The FASB on March 3, 2021, voted against adding projects to its technical agenda to clarify rules related to common control transactions, and on asset acquisitions achieved through the issuance of equity instruments – two topics separately flagged by KPMG LLP and PricewaterhouseCoopers LLP.
Specifically, the board, citing the need to prioritize more pressing issues, took a decisive stroke against:
- addressing the current requirement for a receiving entity to push down the parent entity’s basis in a common control transaction; and
- clarifying whether transactions in which an entity issues equity instruments to acquire assets should be accounted for as share-based payments to non-employees within the scope of Topic 718, Stock Compensation, or as asset acquisitions within the scope of Subtopic 805-50, Business Combinations—Related Issues.
The issues are not sufficiently pervasive, would introduce broader knock-on effects on other standards, and did not reach the bar for being a standard-setting priority, the full board said.
On the common control topic, FASB Chair Richard Jones said “when I look at that I look at ‘what is the issue we’re trying to solve,’ which in my mind would be consistency, but I would also consider prevalence and our ability to tackle this issue somewhat narrowly. And it’s on that last point that I get very concerned.”
Related to Topic 718 versus Subtopic 805-50, at issue is whether GAAP is ambiguous about which rule to use.

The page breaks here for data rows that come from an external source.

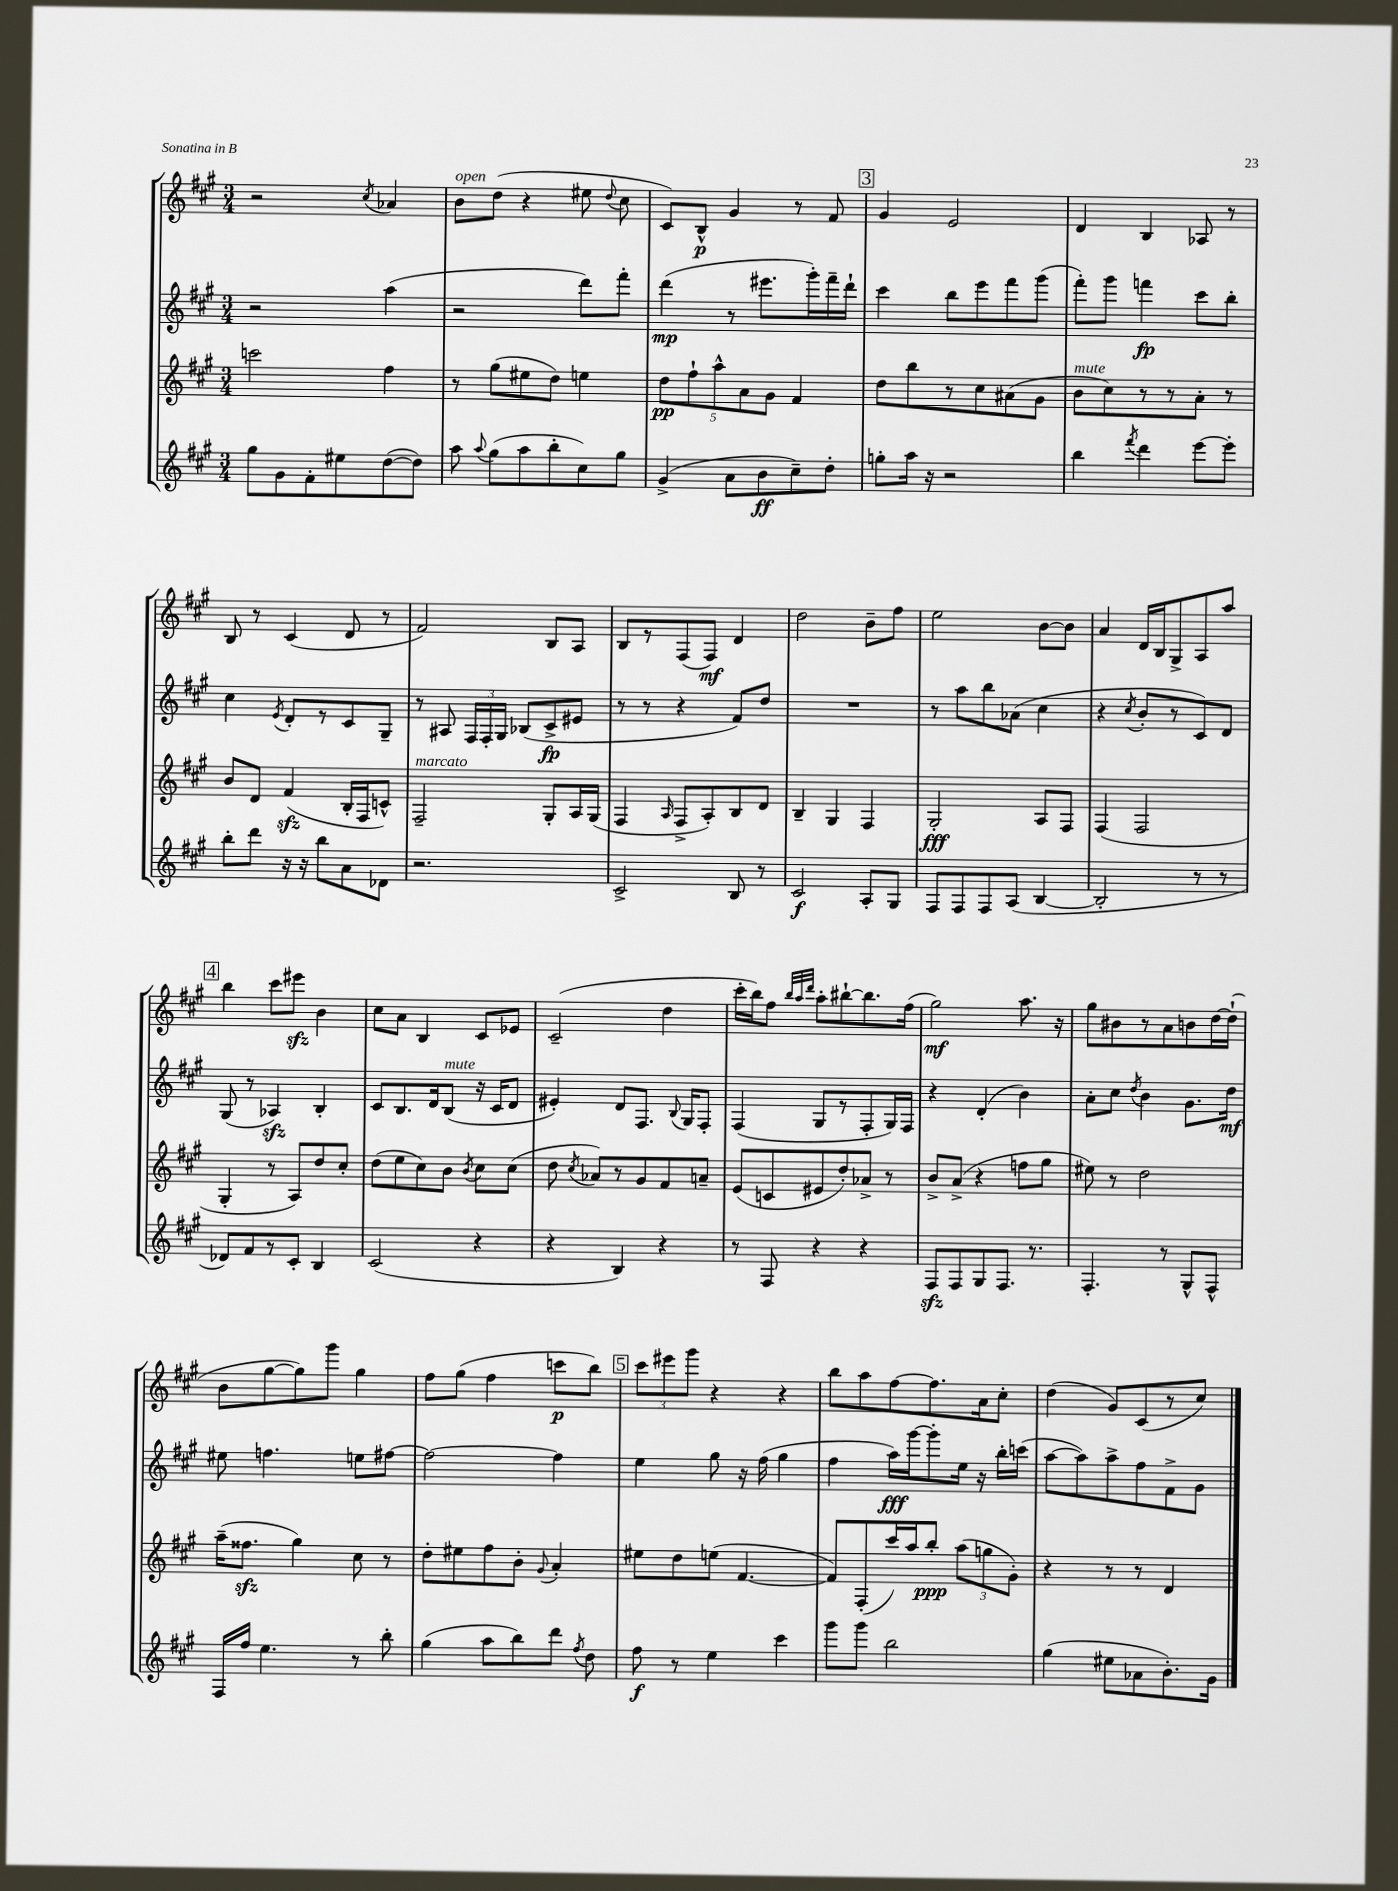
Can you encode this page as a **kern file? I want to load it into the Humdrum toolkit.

**kern	**dynam	**kern	**dynam	**kern	**dynam	**kern	**dynam
*part4	*part4	*part3	*part3	*part2	*part2	*part1	*part1
*staff4	*staff4	*staff3	*staff3	*staff2	*staff2	*staff1	*staff1
*clefG2	*	*clefG2	*	*clefG2	*	*clefG2	*
*k[f#c#g#]	*	*k[f#c#g#]	*	*k[f#c#g#]	*	*k[f#c#g#]	*
*M3/4	*	*M3/4	*	*M3/4	*	*M3/4	*
=18	=18	=18	=18	=18	=18	=18	=18
8gg#\L	.	2cccn\	.	2r	.	2r	.
8g#\	.	.	.	.	.	.	.
8f#'\	.	.	.	.	.	.	.
8ee#X\	.	.	.	.	.	.	.
.	.	.	.	.	.	8qcc#/	.
([8dd\	.	4ff#\	.	(4aa\	.	4a-X/	.
8dd\J])	.	.	.	.	.	.	.
=19	=19	=19	=19	=19	=19	=19	=19
!	!	!	!	!	!	!LO:TX:a:i:t=open	!
8aa\	.	8r	.	2r	.	8b\L	.
8qqaa/	.	.	.	.	.	.	.
(8gg#\L	.	(8gg#\L	.	.	.	(8dd\J	.
8aa\	.	8ee#X\	.	.	.	4r	.
8bb'\	.	8dd\J)	.	.	.	.	.
8cc#\)	.	4een\	.	8ddd\L)	.	8ee#X\	.
.	.	.	.	.	.	8qqdd/	.
8gg#\J	.	.	.	8fff#'\J	.	8cc#\	.
=20	=20	=20	=20	=20	=20	=20	=20
(4g#^/	.	10dd\L	pp	(4ddd\	mp	8c#/L)	.
.	.	10ff#`\	.	.	.	.	.
.	.	.	.	.	.	8B^^/J	p
.	.	10aa^^\	.	.	.	.	.
8a\L	.	.	.	8r	.	4g#/	.
.	.	10a\	.	.	.	.	.
8b\	ff	.	.	8.eee#X\L	.	.	.
.	.	10g#\J	.	.	.	.	.
8cc#~\)	.	4f#/	.	.	.	8r	.
.	.	.	.	16ggg#'\L)	.	.	.
8dd'\J	.	.	.	16fff#~\	.	8f#/	.
.	.	.	.	16ddd`\JJ	.	.	.
!!LO:REH:place=s1:t=3
=21	=21	=21	=21	=21	=21	=21	=21
8ggn'\L	.	8dd\L	.	4ccc#\	.	4g#/	.
16aa\Jk	.	8bb\	.	.	.	.	.
16r	.	.	.	.	.	.	.
2r	.	8r	.	8bb\L	.	2e/	.
.	.	8cc#\	.	8eee\	.	.	.
.	.	(8a#X\	.	8fff#\	.	.	.
.	.	8g#\J	.	(8ggg#\J	.	.	.
=22	=22	=22	=22	=22	=22	=22	=22
!	!	!LO:TX:a:i:t=mute	!	!	!	!	!
4bb\	.	8b\L	.	8fff#'\L)	.	4d/	.
.	.	8cc#\)	.	8ggg#\J	.	.	.
8qfff#/	.	.	.	.	.	.	.
4ddd\	.	8r	.	4fffn\	fp	4B/	.
.	.	8r	.	.	.	.	.
[8eee\L	.	8a'\J	.	8ccc#\L	.	8A-X/	.
8eee'\J]	.	8r	.	8bb'\J	.	8r	.
!!LO:LB:g=z
=23	=23	=23	=23	=23	=23	=23	=23
8bb'\L	.	8b/L	.	4cc#\	.	8B/	.
8ddd\J	.	8d/J	.	.	.	8r	.
.	.	.	.	8qe/	.	.	.
16r	.	(4f#zz/	.	8d'/L	.	(4c#/	.
16r	.	.	.	.	.	.	.
8bb\L	.	.	.	8r	.	.	.
8a\	.	16B'/LL	.	8c#/	.	8d/	.
.	.	16F#/J	.	.	.	.	.
8d-X\J	.	8cn^^/J)	.	8G#~/J	.	8r	.
=24	=24	=24	=24	=24	=24	=24	=24
!	!	!LO:TX:a:i:t=marcato	!	!	!	!	!
2.r	.	2F#~/	.	8r	.	2f#/)	.
.	.	.	.	8A#X/	.	.	.
.	.	.	.	24F#/LL	.	.	.
.	.	.	.	24F#'/	.	.	.
.	.	.	.	24G#/JJ	.	.	.
.	.	.	.	(8B-X/L	.	.	.
.	.	8G#'/L	.	8c#^/	fp	8B/L	.
.	.	16A/L	.	8e#X/J	.	8A/J	.
.	.	(16G#/JJ	.	.	.	.	.
=25	=25	=25	=25	=25	=25	=25	=25
2c#^/	.	4F#/	.	8r	.	8B/L	.
.	.	.	.	8r	.	8r	.
.	.	16qqA/	.	.	.	.	.
.	.	8F#^/L	.	4r	.	(8F#/	.
.	.	8A'/)	.	.	.	8F#/J)	mf
8B/	.	8B/	.	8f#/L)	.	4d/	.
8r	.	8d/J	.	8dd/J	.	.	.
=26	=26	=26	=26	=26	=26	=26	=26
2c#/	f	4B~/	.	2.r	.	2dd\	.
.	.	4G#/	.	.	.	.	.
8A'/L	.	4F#/	.	.	.	8b~\L	.
8G#/J	.	.	.	.	.	8ff#\J	.
=27	=27	=27	=27	=27	=27	=27	=27
8F#/L	.	2G#'/	fff	8r	.	2ee\	.
8F#/	.	.	.	8aa\L	.	.	.
8F#/	.	.	.	8bb\	.	.	.
(8A/J	.	.	.	(8a-X\J	.	.	.
[4B/	.	8A/L	.	4cc#\	.	[8b\L	.
.	.	8F#/J	.	.	.	8b\J]	.
=28	=28	=28	=28	=28	=28	=28	=28
2B'/]	.	(4F#/	.	4r	.	4a/	.
.	.	.	.	8qcc#/	.	.	.
.	.	2F#/	.	8b'/L	.	16d/LL	.
.	.	.	.	.	.	16B/J	.
.	.	.	.	8r	.	8G#^/	.
8r	.	.	.	8c#/)	.	8A/	.
8r	.	.	.	8d/J	.	8aa/J	.
!!LO:LB:g=z
!!LO:REH:place=s1:t=4
=29	=29	=29	=29	=29	=29	=29	=29
8d-X/L)	.	4G#'/	.	(8G#/	.	4bb\	.
8f#/	.	.	.	8r	.	.	.
8r	.	8r	.	4A-Xzz/)	.	8ccc#\L	.
8c#'/J	.	8A/L)	.	.	.	8eee#Xzz\J	.
4B/	.	8dd/	.	4B'/	.	4b\	.
.	.	8cc#'/J	.	.	.	.	.
=30	=30	=30	=30	=30	=30	=30	=30
(2c#/	.	(8dd\L	.	8c#/L	.	8cc#\L	.
.	.	8ee\	.	8.B/	.	8a\J	.
.	.	8cc#\)	.	.	.	4B/	.
.	.	.	.	16d/k	.	.	.
!	!	!	!	!LO:TX:a:i:t=mute	!	!	!
.	.	8b\J	.	(8B/J	.	.	.
.	.	8qb/	.	.	.	.	.
4r	.	8cc#\L	.	16r	.	8c#/L	.
.	.	.	.	16c#/KL	.	.	.
.	.	(8cc#\J	.	8d/J	.	8e-X/J	.
=31	=31	=31	=31	=31	=31	=31	=31
4r	.	8dd\	.	4e#X'/)	.	(2c#~/	.
.	.	8qcc#/	.	.	.	.	.
.	.	8a-X/L)	.	.	.	.	.
4B/)	.	8r	.	8d/L	.	.	.
.	.	8g#/	.	8.F#/J	.	.	.
4r	.	8f#/	.	.	.	4dd\	.
.	.	.	.	8qqB/	.	.	.
.	.	.	.	16G#/KL	.	.	.
.	.	8an~/J	.	8F#'/J	.	.	.
=32	=32	=32	=32	=32	=32	=32	=32
8r	.	(8e/L	.	(4F#/	.	16ccc#'\LL	.
.	.	.	.	.	.	16bb\J)	.
8F#/	.	8cn/	.	.	.	8ff#\J	.
.	.	.	.	.	.	32qqbb/LLL	.
.	.	.	.	.	.	32qqaa/	.
.	.	.	.	.	.	32qqddd/JJJ	.
4r	.	8e#X/	.	8G#/L	.	8aa'\L	.
.	.	8dd'/)	.	8r	.	[8bb#X`\	.
4r	.	8a-X^/J	.	8F#'/	.	8.bb#\]	.
.	.	8r	.	16G#/L)	.	.	.
.	.	.	.	16F#/JJ	.	(16ff#\Jk	.
=33	=33	=33	=33	=33	=33	=33	=33
8F#zz/L	.	8b^/L	.	4r	.	2gg#\)	mf
8F#/	.	(8a^/J	.	.	.	.	.
8G#/	.	4r	.	(4d'/	.	.	.
8.F#/J	.	.	.	.	.	.	.
.	.	8ffn\L	.	4b\)	.	8.aa\	.
8.r	.	.	.	.	.	.	.
.	.	8gg#\J	.	.	.	.	.
.	.	.	.	.	.	16r	.
=34	=34	=34	=34	=34	=34	=34	=34
4.F#'/	.	8ee#X\)	.	8a'\L	.	8gg#\L	.
.	.	8r	.	8cc#\J	.	8b#X\	.
.	.	.	.	8qdd/	.	.	.
.	.	2dd\	.	4b\	.	8r	.
8r	.	.	.	.	.	8a\	.
8G#^^/L	.	.	.	8.g#\L	.	8bn\	.
8F#^^/J	.	.	.	.	.	[16dd\L	.
.	.	.	.	16dd\Jk	mf	(16dd`\JJ]	.
!!LO:LB:g=z
=35	=35	=35	=35	=35	=35	=35	=35
16F#/LL	.	(16aa~\KL	.	8ee#X\	.	8b\L	.
16ff#/JJ	.	8.ff##Xzz\J	.	.	.	.	.
4.ee\	.	.	.	4.ffn\	.	[8gg#\	.
.	.	4gg#\)	.	.	.	8gg#\])	.
.	.	.	.	.	.	8ggg#\J	.
8r	.	8cc#\	.	8een\L	.	4gg#\	.
8bb'\	.	8r	.	[8ff#X\J	.	.	.
=36	=36	=36	=36	=36	=36	=36	=36
(4gg#\	.	8dd'\L	.	2ff#\_	.	8ff#\L	.
.	.	8ee#X\	.	.	.	(8gg#\J	.
8aa\L	.	8ff#\	.	.	.	4ff#\	.
8bb\)	.	8b'\J	.	.	.	.	.
.	.	8qqg#/	.	.	.	.	.
8ddd\J	.	4a'/	.	4ff#\]	.	8cccn\L	p
8qff#/	.	.	.	.	.	.	.
8dd\	.	.	.	.	.	8bb\J)	.
!!LO:REH:place=s1:t=5
=37	=37	=37	=37	=37	=37	=37	=37
8ff#\	f	8ee#X\L	.	4ee\	.	12ccc#\L	.
.	.	.	.	.	.	12eee#X\	.
8r	.	8dd\	.	.	.	.	.
.	.	.	.	.	.	12ggg#\J	.
4ee\	.	(8een\J	.	8gg#\	.	4r	.
.	.	[4.f#/	.	16r	.	.	.
.	.	.	.	(16ff#\	.	.	.
4ccc#\	.	.	.	4gg#\	.	4r	.
=38	=38	=38	=38	=38	=38	=38	=38
8ggg#\L	.	8f#/L])	.	4ff#\	.	8bb\L	.
8ggg#\J	.	(8F#'/	.	.	.	8aa\	.
2bb\	.	16ccc#/L)	.	16aa\LL)	fff	[8ff#\	.
.	.	16aa/J	.	[16ggg#\J	.	.	.
.	.	8bb'/J	ppp	8ggg#'\]	.	8.ff#\]	.
.	.	(12aa\L	.	16ee\Jk	.	.	.
.	.	.	.	16r	.	16a\k	.
.	.	12ggn\	.	.	.	.	.
.	.	.	.	16bb'\LL	.	8cc#'\J	.
.	.	12g#'\J)	.	.	.	.	.
.	.	.	.	(16cccn\JJ	.	.	.
=39	=39	=39	=39	=39	=39	=39	=39
(4gg#\	.	4r	.	[8aa\L	.	(4dd\	.
.	.	.	.	8aa\])	.	.	.
8ee#X\L	.	8r	.	8aa^\	.	8g#/L)	.
8a-X\	.	8r	.	8ff#\	.	(8c#/	.
8.b'\)	.	4d/	.	8f#^\	.	8r	.
.	.	.	.	8g#\J	.	8cc#/J)	.
16g#\Jk	.	.	.	.	.	.	.
==	==	==	==	==	==	==	==
*-	*-	*-	*-	*-	*-	*-	*-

The topic was raised to the board as one whereby accounting differences have cropped up among companies.
Board members said though there may be accounting differences among companies, the fix could open up a bigger can of worms, and trying to tackle it would not be a good use of the board’s resources at this point in time.
“This diversity doesn’t bother me as long as it’s really accounting policy diversity,” Jones said. “So as long as people are looking at this and realizing there need to be reasonable judgments and elect an accounting policy when it is a material transaction, and follow that consistently that’s fine,” he said.
FASB Vice Chair James Kroeker observed that under today’s rules coming up with an accounting policy determination as to when an entity is the scope of one rule versus the other would be critical, but not necessarily in conflict.
“I think we understand this one is the accounting for goods or services and [the other] is the accounting for other asset acquisitions without a precise scope on what a good or service is,” Kroeker said. “And that leaves it to an entity to determine their policy for determining what is sort of ‘goods or services’ then you’re in the 718 model versus what is ‘other asset acquisitions’ which is the catch all,” he said. “And I think that exists in a lot of spaces because asset acquisition accounting is where the catch all for all other things not addressed.”
Board Resources Limited
The issue on common control relates to the requirement to use a parent company’s basis of accounting which, some say, requires retroactive application for pushdown accounting in a common control transaction. Pushdown accounting is “the use of the acquirer’s basis in the preparation of the acquiree’s separate financial statements,” according to the Master Glossary in the GAAP codification.
The issue was flagged as one that creates cost and complexity, but staff research revealed mixed views, according to the discussions.
Board members said overall the feedback they received, including from the Emerging Issues Task Force (ETIF), showed the issue was not pervasive and would eat at limited staff resources.
“I thought about our agenda in totality, and thinking about our limited resources how we should prioritize our agenda,” FASB member Susan Cosper said. “We have a number of things in the pipeline in terms of post-implementation review and we have certain research agenda topics as well as pending agenda consultation, and so taking all of that into account I don’t think this was something we should add to our agenda at this time.”
Similarly, FASB member Marsha Hunt said pervasiveness of an issue is part of the board’s criteria for taking up a topic. “Even though the staff points out it can be narrow in scope that there can be solutions I wasn’t convinced from the information available to us and from the summary of the agenda committee discussion with the EITF that this is a prevalent problem with GAAP today,” she said.
FASB member Harold Schroeder observed that push down accounting in general was tackled by a prior board that was relatively split on the issue, with some favoring flexibility, which he felt was a good point. “It really depends on your ultimate uses of these financial statements, what was most important, and it convinced me that we need to look at more flexibility in this area.”
Would Take Years to Tackle
Under Topic 718 the measurement date for equity classified warrants is the grant date, and by contrast asset acquisitions accounted for under Subtopic 805-50 are measured at the date of acquisition. Therefore, in certain circumstances it is possible that the same acquisition could be measured differently depending on which set of guidance is applied.
Board members said addressing the topic would mean opening up other standards.
“I think that the potential knock-on effects of trying to go in and trying to define the term goods or removing the term goods from 718 which was some of the suggestions that were made, potentially would become a much bigger issue,” FASB member Christine Botosan said. “If you just look at the number of times the word goods is used in the codification it’s over 500 times so we need to make sure that we weren’t accidentally causing a problem somewhere else in the literature,” she said.
In agreement, FASB member Gary Buesser said “no one has expressed any interest in attempting to define the term goods or services” and given the times that it’s in the codification “this would be a 10-year project.”